À medida que nossa obra se difundia na capital ela ia alcançando os Bairros Altos, a parte mais antiga da cidade colonial de Lima. Ali, muitos de nossos livros foram colocados numa das grandes passagens ou “interiores”. Quando as Testemunhas voltaram para continuar seu trabalho, um homem saiu de uma das casas à procura de Nellena Pool. Ele adquirira o livro “A Verdade Vos Tornará Livres” da companheira dela, Lastenia Lura, uma semana antes e o havia lido todo. Este senhor tinha uma longa lista de perguntas, às quais com o tempo obteve as respostas. Não demorou muito e este senhor — Leopoldo Sanchez — começou a assistir às reuniões cristãs e a participar no serviço de campo. Foi batizado em janeiro de 1948, e quatro anos mais tarde ele veio a ser o primeiro dentre os irmãos locais do Peru a ser designado pioneiro especial.
NO INTERIOR
Em meados de 1947, umas 20 pessoas assistiam às reuniões cristãs em Lima. Mas o que dizer de outras partes do país? Pois bem, os missionários aventuraram-se a sair pela primeira vez da capital para ir ao interior do Peru em junho de 1947. A família Garay, que se associava com o povo de Deus desde 1943, tinha uma propriedade em Huancayo. Aquela cidade, no alto dos Andes e a uma distância de 12 horas de trem da capital, achava-se num território típico dos índios. E qual era o idioma principal? O quíchua — a bem antiga língua dos incas.

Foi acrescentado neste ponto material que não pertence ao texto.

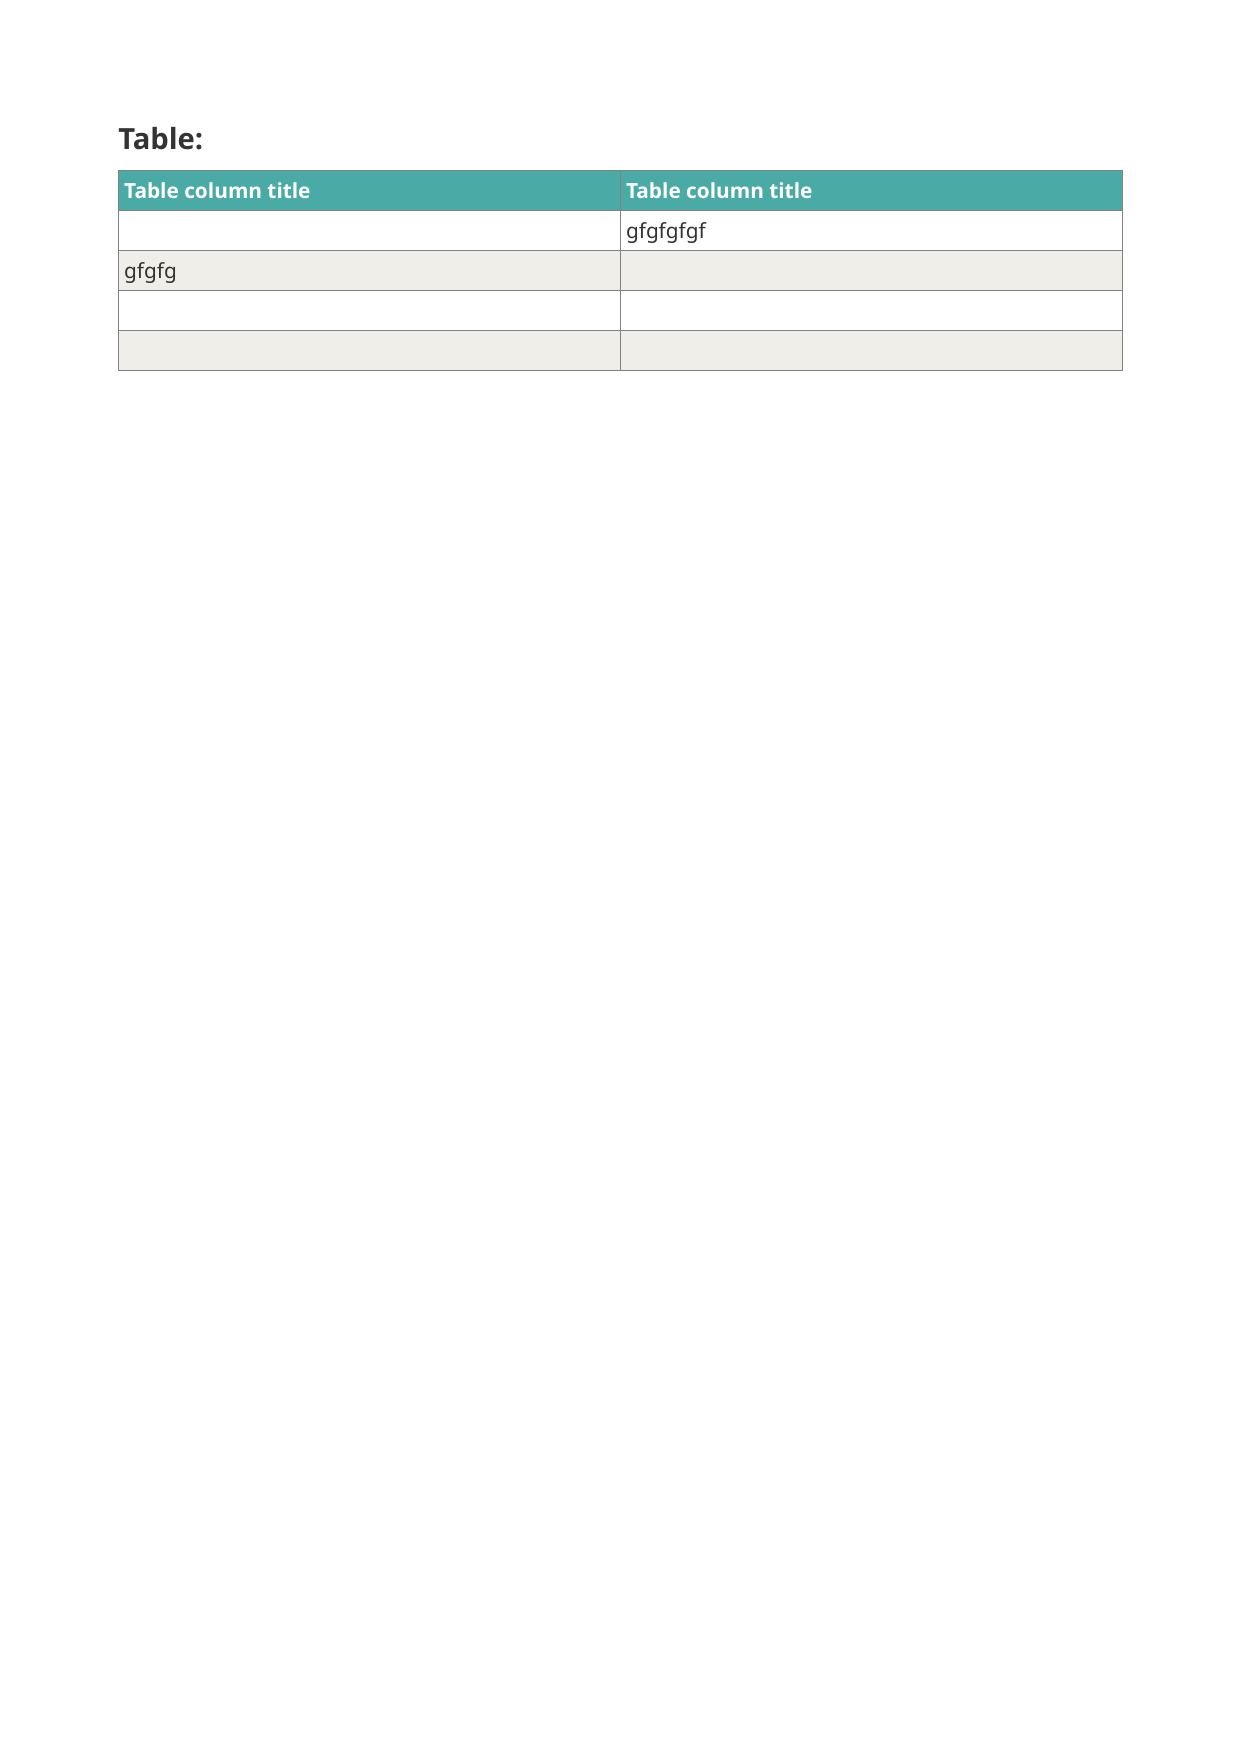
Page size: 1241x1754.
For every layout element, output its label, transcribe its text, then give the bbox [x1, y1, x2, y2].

text Table: [118, 118, 1122, 158]
table_cell gfgfg [119, 251, 620, 290]
table_cell [119, 331, 620, 370]
table_header Table column title [119, 171, 620, 210]
table_cell [119, 291, 620, 330]
table_cell [621, 291, 1122, 330]
table_cell gfgfgfgf [621, 211, 1122, 250]
table_cell [621, 331, 1122, 370]
table_header Table column title [621, 171, 1122, 210]
table_cell [119, 211, 620, 250]
table_cell [621, 251, 1122, 290]
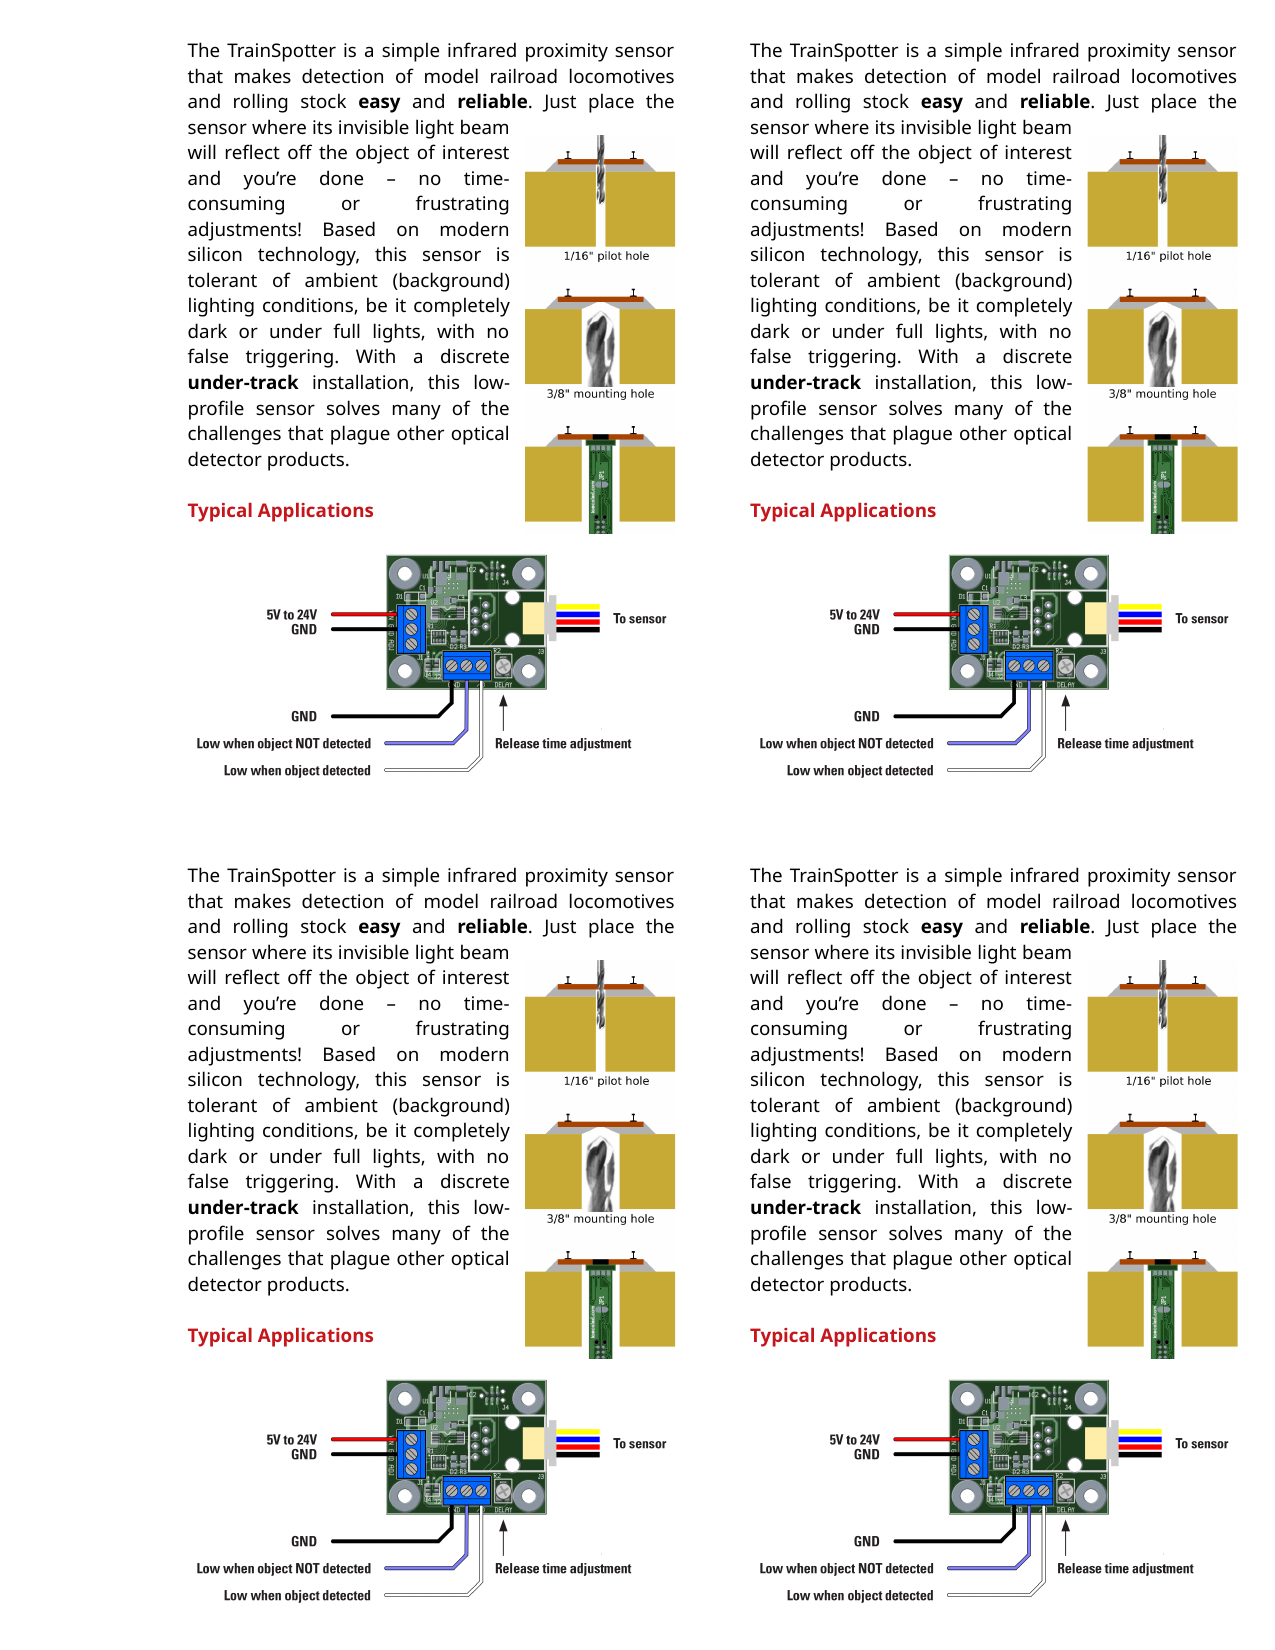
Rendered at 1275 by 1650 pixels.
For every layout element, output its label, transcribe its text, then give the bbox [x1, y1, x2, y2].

text ● Activate grade crossing signals [187, 1347, 675, 1368]
picture [525, 960, 675, 1359]
picture [1087, 960, 1238, 1359]
text Typical Applications [750, 497, 1087, 522]
text The TrainSpotter is a simple infrared proximity sensor that makes detection of model railroad locomotives and rolling stock easy and reliable. Just place the sensor where its invisible light beam will reflect off the object of interest and you’re done – no time-consuming or frustrating adjustments! Based on modern silicon technology, this sensor is tolerant of ambient (background) lighting conditions, be it completely dark or under full lights, with no false triggering. With a discrete under-track installation, this low-profile sensor solves many of the challenges that plague other optical detector products. [187, 37, 675, 471]
text ● Activate grade crossing signals [187, 522, 675, 543]
text The TrainSpotter is a simple infrared proximity sensor that makes detection of model railroad locomotives and rolling stock easy and reliable. Just place the sensor where its invisible light beam will reflect off the object of interest and you’re done – no time-consuming or frustrating adjustments! Based on modern silicon technology, this sensor is tolerant of ambient (background) lighting conditions, be it completely dark or under full lights, with no false triggering. With a discrete under-track installation, this low-profile sensor solves many of the challenges that plague other optical detector products. [187, 862, 675, 1296]
text ● Activate grade crossing signals [750, 1347, 1237, 1368]
picture [750, 543, 1238, 788]
text Typical Applications [187, 497, 525, 522]
text The TrainSpotter is a simple infrared proximity sensor that makes detection of model railroad locomotives and rolling stock easy and reliable. Just place the sensor where its invisible light beam will reflect off the object of interest and you’re done – no time-consuming or frustrating adjustments! Based on modern silicon technology, this sensor is tolerant of ambient (background) lighting conditions, be it completely dark or under full lights, with no false triggering. With a discrete under-track installation, this low-profile sensor solves many of the challenges that plague other optical detector products. [750, 862, 1237, 1296]
picture [187, 543, 675, 788]
picture [187, 1368, 675, 1613]
picture [1087, 135, 1238, 534]
text The TrainSpotter is a simple infrared proximity sensor that makes detection of model railroad locomotives and rolling stock easy and reliable. Just place the sensor where its invisible light beam will reflect off the object of interest and you’re done – no time-consuming or frustrating adjustments! Based on modern silicon technology, this sensor is tolerant of ambient (background) lighting conditions, be it completely dark or under full lights, with no false triggering. With a discrete under-track installation, this low-profile sensor solves many of the challenges that plague other optical detector products. [750, 37, 1237, 471]
text Typical Applications [750, 1322, 1087, 1347]
text Typical Applications [187, 1322, 525, 1347]
picture [750, 1368, 1238, 1613]
picture [525, 135, 675, 534]
text ● Activate grade crossing signals [750, 522, 1237, 543]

A irmã Maria Garay pregou diligentemente em Huancayo e encontrou pessoas interessadas ali. Ela usava um cartão de testemunho, e, em vez de uma pasta, ela levava no ombro uma das nossas sacolas de revistas. Não, a irmã Garay não apresentava as revistas nas ruas. Isso não era permitido no Peru. A lei do país não permitia a nenhuma religião, exceto à religião do Estado, a católica romana, sair pelas ruas para fazer qualquer tipo de atividade religiosa. Isso era definido como proselitismo. Também, ao passo que quase em todas as partes do mundo as Testemunhas de Jeová dizem que “colocam” literatura com as pessoas por uma pequena contribuição, no Peru nós somos considerados oficialmente como “vendedores de livros”. Portanto, julgam que “vendemos” Bíblias de casa em casa, o que é permitido por lei.
De qualquer forma, a irmã Garay estava ocupada no serviço de Deus, embora encontrasse dificuldades. Os sacerdotes a seguiam de porta em porta e confiscavam as publicações que ela deixava com as pessoas. Esses clérigos instigavam também os meninos da vizinhança a lhe atirar pedras e a gritar “herege” ou “protestante”. Todavia, havia surgido suficiente interesse em Huancayo para justificar uma visita de Testemunhas que serviam como missionários em Lima.
É deveras uma experiência sem igual ‘escalar a montanha’ para ir até Huancayo. O trem sobe rangendo a uma altitude de quase 4.800 metros antes de começar a longa descida em direção ao vale e à cidade de Huancayo, situada a uma altitude de cerca de 3.340 metros. A falta de suficiente oxigênio afeta muitos viajantes, causando-lhes cruciantes dores de cabeça, tontura ou até mesmo vertigens e vômitos.
Ao chegarem, os missionários reuniram-se alegremente com a irmã Garay. Deram-lhe ajuda e conselho, e estabeleceu-se uma congregação do povo de Deus, e, no fim do ano de serviço de 1948, cinco publicadores do Reino relatavam serviço de campo em Huancayo.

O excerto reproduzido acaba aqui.